YOUR GOAL:
Update the lines from the first one through the one holding "提交评论（Ctrl+Enter）", both included, by replacing "Persönliche Dokumente" with "Private Dokumente" and leaving everything else unchanged. Return only those lines.

INFORMATION GIVEN:
◇ ◇ ◇ ◇ ◇

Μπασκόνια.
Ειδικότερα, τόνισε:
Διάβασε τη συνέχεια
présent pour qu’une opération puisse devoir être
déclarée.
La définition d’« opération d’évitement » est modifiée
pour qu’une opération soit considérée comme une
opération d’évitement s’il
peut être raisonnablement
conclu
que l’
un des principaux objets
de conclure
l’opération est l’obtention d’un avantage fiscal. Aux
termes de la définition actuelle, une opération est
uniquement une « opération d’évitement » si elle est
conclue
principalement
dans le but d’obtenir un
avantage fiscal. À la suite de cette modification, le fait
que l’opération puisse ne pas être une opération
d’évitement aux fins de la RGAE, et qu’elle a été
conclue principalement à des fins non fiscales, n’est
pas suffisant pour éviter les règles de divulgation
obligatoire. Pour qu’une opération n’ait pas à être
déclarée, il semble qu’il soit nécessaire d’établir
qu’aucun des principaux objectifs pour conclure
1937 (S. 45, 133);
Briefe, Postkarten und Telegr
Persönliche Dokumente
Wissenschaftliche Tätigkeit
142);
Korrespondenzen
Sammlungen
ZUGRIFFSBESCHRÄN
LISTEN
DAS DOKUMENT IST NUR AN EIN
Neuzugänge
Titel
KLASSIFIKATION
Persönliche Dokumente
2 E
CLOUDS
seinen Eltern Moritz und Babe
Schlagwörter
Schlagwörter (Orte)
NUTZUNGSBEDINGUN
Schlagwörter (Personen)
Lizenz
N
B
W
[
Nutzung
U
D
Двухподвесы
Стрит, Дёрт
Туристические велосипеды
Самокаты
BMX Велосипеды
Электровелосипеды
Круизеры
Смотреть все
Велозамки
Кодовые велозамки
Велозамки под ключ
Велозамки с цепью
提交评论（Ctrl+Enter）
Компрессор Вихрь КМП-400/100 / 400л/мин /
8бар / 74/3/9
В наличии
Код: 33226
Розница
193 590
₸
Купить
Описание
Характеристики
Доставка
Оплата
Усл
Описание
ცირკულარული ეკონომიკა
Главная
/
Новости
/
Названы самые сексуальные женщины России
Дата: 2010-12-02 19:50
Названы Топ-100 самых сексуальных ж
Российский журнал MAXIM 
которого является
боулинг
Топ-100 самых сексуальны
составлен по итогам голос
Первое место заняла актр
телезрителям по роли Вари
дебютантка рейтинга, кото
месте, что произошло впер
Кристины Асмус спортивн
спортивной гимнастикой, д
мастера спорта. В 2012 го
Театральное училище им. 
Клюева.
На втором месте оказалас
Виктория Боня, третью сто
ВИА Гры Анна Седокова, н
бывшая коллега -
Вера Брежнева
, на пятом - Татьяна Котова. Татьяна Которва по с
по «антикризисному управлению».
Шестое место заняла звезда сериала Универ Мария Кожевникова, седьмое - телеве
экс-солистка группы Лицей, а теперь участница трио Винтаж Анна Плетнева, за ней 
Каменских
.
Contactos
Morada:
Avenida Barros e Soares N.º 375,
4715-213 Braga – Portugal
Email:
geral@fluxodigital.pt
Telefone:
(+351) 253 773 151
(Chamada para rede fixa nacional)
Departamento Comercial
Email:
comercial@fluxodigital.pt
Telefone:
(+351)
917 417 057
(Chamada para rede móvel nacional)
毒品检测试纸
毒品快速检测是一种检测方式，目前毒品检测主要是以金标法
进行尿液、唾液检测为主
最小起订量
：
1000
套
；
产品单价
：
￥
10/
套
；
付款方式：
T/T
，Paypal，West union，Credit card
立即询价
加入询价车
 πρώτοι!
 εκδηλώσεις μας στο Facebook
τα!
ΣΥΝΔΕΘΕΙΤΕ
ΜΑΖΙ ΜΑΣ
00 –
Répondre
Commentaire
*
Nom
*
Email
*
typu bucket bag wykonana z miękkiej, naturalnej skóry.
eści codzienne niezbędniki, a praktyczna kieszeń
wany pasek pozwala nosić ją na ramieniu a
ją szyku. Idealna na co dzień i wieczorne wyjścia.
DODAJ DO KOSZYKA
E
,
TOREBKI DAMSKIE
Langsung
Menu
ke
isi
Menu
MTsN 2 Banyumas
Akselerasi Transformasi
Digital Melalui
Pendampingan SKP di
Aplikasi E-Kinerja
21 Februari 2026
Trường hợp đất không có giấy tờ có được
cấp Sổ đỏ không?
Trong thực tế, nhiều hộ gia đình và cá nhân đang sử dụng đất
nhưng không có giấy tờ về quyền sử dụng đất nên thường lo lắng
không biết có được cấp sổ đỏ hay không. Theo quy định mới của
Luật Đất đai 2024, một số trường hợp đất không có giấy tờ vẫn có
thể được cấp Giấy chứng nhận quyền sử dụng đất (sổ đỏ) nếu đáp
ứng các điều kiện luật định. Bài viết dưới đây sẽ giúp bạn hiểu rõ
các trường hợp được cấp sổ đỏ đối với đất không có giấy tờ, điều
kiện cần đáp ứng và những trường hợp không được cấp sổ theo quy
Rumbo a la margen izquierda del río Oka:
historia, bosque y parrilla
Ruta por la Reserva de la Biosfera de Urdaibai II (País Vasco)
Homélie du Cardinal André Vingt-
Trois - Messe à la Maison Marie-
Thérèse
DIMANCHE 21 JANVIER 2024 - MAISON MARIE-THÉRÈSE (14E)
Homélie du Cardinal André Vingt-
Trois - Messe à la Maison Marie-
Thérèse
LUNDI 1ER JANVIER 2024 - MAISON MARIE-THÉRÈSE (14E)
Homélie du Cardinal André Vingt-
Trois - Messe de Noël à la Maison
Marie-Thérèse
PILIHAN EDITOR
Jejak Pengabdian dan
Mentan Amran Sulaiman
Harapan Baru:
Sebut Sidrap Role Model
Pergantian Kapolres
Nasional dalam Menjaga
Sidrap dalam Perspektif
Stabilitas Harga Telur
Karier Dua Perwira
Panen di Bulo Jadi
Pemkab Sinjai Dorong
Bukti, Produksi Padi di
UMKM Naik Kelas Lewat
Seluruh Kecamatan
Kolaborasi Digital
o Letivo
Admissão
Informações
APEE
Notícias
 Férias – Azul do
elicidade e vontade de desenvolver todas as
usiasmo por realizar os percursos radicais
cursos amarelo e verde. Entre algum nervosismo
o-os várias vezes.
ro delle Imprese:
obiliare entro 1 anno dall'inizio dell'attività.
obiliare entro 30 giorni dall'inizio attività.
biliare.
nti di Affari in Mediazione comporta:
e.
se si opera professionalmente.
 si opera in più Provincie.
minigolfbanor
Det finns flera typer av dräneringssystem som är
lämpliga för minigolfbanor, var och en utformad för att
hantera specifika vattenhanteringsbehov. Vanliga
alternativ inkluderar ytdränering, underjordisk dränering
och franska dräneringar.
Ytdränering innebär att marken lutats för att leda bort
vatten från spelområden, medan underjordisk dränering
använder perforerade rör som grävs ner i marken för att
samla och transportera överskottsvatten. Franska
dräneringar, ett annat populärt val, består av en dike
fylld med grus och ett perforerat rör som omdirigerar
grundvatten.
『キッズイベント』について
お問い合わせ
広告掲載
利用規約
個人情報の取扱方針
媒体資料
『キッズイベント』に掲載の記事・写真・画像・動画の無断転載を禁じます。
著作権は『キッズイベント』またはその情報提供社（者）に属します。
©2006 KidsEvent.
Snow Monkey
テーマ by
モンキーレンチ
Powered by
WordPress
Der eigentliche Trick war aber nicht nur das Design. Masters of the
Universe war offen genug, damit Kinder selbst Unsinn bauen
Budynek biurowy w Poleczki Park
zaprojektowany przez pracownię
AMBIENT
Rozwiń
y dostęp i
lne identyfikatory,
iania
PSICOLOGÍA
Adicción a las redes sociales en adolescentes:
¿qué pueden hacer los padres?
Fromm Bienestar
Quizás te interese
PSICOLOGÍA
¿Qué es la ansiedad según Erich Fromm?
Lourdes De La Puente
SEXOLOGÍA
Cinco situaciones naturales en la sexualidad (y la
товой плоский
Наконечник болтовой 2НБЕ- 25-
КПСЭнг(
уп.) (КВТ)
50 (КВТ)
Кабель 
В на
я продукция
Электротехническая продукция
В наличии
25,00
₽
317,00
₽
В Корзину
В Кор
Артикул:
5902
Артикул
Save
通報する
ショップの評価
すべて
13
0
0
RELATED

◇ ◇ ◇ ◇ ◇

PROBLEM SOLUTION:
Μπασκόνια.
Ειδικότερα, τόνισε:
Διάβασε τη συνέχεια
présent pour qu’une opération puisse devoir être
déclarée.
La définition d’« opération d’évitement » est modifiée
pour qu’une opération soit considérée comme une
opération d’évitement s’il
peut être raisonnablement
conclu
que l’
un des principaux objets
de conclure
l’opération est l’obtention d’un avantage fiscal. Aux
termes de la définition actuelle, une opération est
uniquement une « opération d’évitement » si elle est
conclue
principalement
dans le but d’obtenir un
avantage fiscal. À la suite de cette modification, le fait
que l’opération puisse ne pas être une opération
d’évitement aux fins de la RGAE, et qu’elle a été
conclue principalement à des fins non fiscales, n’est
pas suffisant pour éviter les règles de divulgation
obligatoire. Pour qu’une opération n’ait pas à être
déclarée, il semble qu’il soit nécessaire d’établir
qu’aucun des principaux objectifs pour conclure
1937 (S. 45, 133);
Briefe, Postkarten und Telegr
Private Dokumente
Wissenschaftliche Tätigkeit
142);
Korrespondenzen
Sammlungen
ZUGRIFFSBESCHRÄN
LISTEN
DAS DOKUMENT IST NUR AN EIN
Neuzugänge
Titel
KLASSIFIKATION
Private Dokumente
2 E
CLOUDS
seinen Eltern Moritz und Babe
Schlagwörter
Schlagwörter (Orte)
NUTZUNGSBEDINGUN
Schlagwörter (Personen)
Lizenz
N
B
W
[
Nutzung
U
D
Двухподвесы
Стрит, Дёрт
Туристические велосипеды
Самокаты
BMX Велосипеды
Электровелосипеды
Круизеры
Смотреть все
Велозамки
Кодовые велозамки
Велозамки под ключ
Велозамки с цепью
提交评论（Ctrl+Enter）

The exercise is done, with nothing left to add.